It’s finally a done deal: A sufficient number of Democratic holdouts have now agreed to back Nancy Pelosi’s speakership bid, enough that she can safely look forward to taking the gavel when the new House convenes on January 3, as Politico reports:
The California Democrat has agreed to limit her time as speaker to four years at most. In return, a critical number of lawmakers who vowed to oppose Pelosi will support her in a crucial Jan. 3 House floor vote.
The proposal also limits the time her two deputies, Minority Whip Steny Hoyer (D-Md.) and Assistant Democratic Leader Jim Clyburn (D-S.C.), can stay in their posts, although those changes will likely have to be ratified by the full caucus.
This was the deal anti-Pelosi rebels floated as part of an effort to ensure an evolution of leadership in the next few years. Pelosi signaled she might go along with it yesterday.
Following her announcement of the agreement seven of her critics released a joint-statement endorsing her for speaker.
“We wish to thank Nancy Pelosi for her willingness to work with us to reach this agreement,” the seven lawmakers wrote. “We are proud that our agreement will make lasting institutional change that will strengthen our caucus and will help develop the next generation of Democratic leaders. We will support and vote for Nancy Pelosi for Speaker of the House in the 116th Congress.”
The new term limits still have to be formally endorsed by the House Democratic Caucus. But Pelosi has indicated she’ll comply with them in any event. That means she is entitled to another term as Speaker and can win one more if she obtains a two-thirds vote of the Caucus at the beginning of the next Congress. In theory, if Democrats lose the House in 2020, she could serve beyond 2022 as Speaker if her party claws back control later, but it’s unlikely she could survive another Republican win.

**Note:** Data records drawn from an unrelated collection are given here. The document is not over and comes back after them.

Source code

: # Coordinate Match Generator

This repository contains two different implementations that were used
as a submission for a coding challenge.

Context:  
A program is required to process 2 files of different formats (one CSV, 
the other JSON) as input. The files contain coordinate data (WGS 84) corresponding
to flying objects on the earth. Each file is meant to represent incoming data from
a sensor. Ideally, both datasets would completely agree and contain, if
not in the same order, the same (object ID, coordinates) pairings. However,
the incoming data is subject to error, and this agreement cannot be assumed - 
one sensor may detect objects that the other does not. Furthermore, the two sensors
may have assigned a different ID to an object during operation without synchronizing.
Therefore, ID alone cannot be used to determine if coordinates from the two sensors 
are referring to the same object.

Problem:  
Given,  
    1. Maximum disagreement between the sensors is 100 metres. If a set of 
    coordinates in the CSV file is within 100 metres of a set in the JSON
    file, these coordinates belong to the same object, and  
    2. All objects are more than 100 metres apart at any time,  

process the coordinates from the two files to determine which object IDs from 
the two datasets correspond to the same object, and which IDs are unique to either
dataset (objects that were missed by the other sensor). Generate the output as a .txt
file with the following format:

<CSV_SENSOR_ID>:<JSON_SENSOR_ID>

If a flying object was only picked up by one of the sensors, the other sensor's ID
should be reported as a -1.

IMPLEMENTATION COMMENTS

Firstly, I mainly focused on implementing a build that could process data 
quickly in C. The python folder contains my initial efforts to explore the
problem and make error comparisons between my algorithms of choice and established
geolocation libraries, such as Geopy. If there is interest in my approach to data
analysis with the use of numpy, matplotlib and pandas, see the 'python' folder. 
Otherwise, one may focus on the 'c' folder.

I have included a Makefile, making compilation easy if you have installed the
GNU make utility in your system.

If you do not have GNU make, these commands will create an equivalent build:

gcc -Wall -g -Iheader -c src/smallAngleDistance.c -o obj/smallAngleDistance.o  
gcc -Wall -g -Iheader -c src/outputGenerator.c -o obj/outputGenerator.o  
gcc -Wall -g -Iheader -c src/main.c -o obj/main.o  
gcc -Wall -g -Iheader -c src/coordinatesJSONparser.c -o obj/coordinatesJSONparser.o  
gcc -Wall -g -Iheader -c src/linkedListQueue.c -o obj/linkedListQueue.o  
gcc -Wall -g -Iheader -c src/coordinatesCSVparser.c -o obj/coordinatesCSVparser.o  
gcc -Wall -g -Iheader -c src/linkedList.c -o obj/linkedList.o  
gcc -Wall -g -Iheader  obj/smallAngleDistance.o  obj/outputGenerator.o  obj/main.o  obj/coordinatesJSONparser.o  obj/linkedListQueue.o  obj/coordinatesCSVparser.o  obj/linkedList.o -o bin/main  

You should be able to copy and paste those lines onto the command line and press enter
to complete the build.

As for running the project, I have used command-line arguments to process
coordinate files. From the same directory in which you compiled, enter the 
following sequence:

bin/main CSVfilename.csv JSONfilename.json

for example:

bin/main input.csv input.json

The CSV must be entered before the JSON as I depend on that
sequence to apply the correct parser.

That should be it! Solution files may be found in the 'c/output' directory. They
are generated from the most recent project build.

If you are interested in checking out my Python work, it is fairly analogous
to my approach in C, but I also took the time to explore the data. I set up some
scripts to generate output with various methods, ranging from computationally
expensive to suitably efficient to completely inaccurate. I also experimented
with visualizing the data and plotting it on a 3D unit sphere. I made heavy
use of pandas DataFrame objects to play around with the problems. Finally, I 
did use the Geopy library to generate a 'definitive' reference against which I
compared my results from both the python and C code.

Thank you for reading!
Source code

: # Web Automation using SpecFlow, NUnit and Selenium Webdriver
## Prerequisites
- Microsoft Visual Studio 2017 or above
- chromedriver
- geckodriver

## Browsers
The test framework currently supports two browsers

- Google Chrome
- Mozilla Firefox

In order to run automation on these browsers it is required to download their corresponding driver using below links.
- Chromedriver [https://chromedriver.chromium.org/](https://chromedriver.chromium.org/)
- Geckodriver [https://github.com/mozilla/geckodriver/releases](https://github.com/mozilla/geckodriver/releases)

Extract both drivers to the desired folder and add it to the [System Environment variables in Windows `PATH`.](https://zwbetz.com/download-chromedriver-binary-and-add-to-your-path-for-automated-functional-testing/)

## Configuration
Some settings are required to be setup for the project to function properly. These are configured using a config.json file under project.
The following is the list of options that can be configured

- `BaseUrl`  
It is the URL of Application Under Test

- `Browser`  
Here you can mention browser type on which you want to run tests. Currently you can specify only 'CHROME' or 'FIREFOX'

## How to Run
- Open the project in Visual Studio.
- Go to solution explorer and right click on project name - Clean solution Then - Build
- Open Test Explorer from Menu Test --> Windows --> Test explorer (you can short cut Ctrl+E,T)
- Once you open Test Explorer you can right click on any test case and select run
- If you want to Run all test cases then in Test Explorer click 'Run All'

She’s already made a lot of history, as the Washington Post notes:
Already the first woman to serve as speaker, Pelosi would cement her place in history by joining a small group of lawmakers who regained the speakership after losing it. She would be the first speaker to do so since Texas Democrat Sam Rayburn took the gavel back in 1955. No other two-time speaker has taken the gavel back after more than four years out of power.
What was not in Pelosi’s agreement with the rebels was pretty important, too:
The term limits would not extend to committee chairmen, a proposal that has been deeply controversial among House Democrats.
She’ll still lose some Democratic votes in the formal speakership elections, but she’s promised not to retaliate against opponents. She’ll have real opposition soon enough from House Republicans and the Trump administration.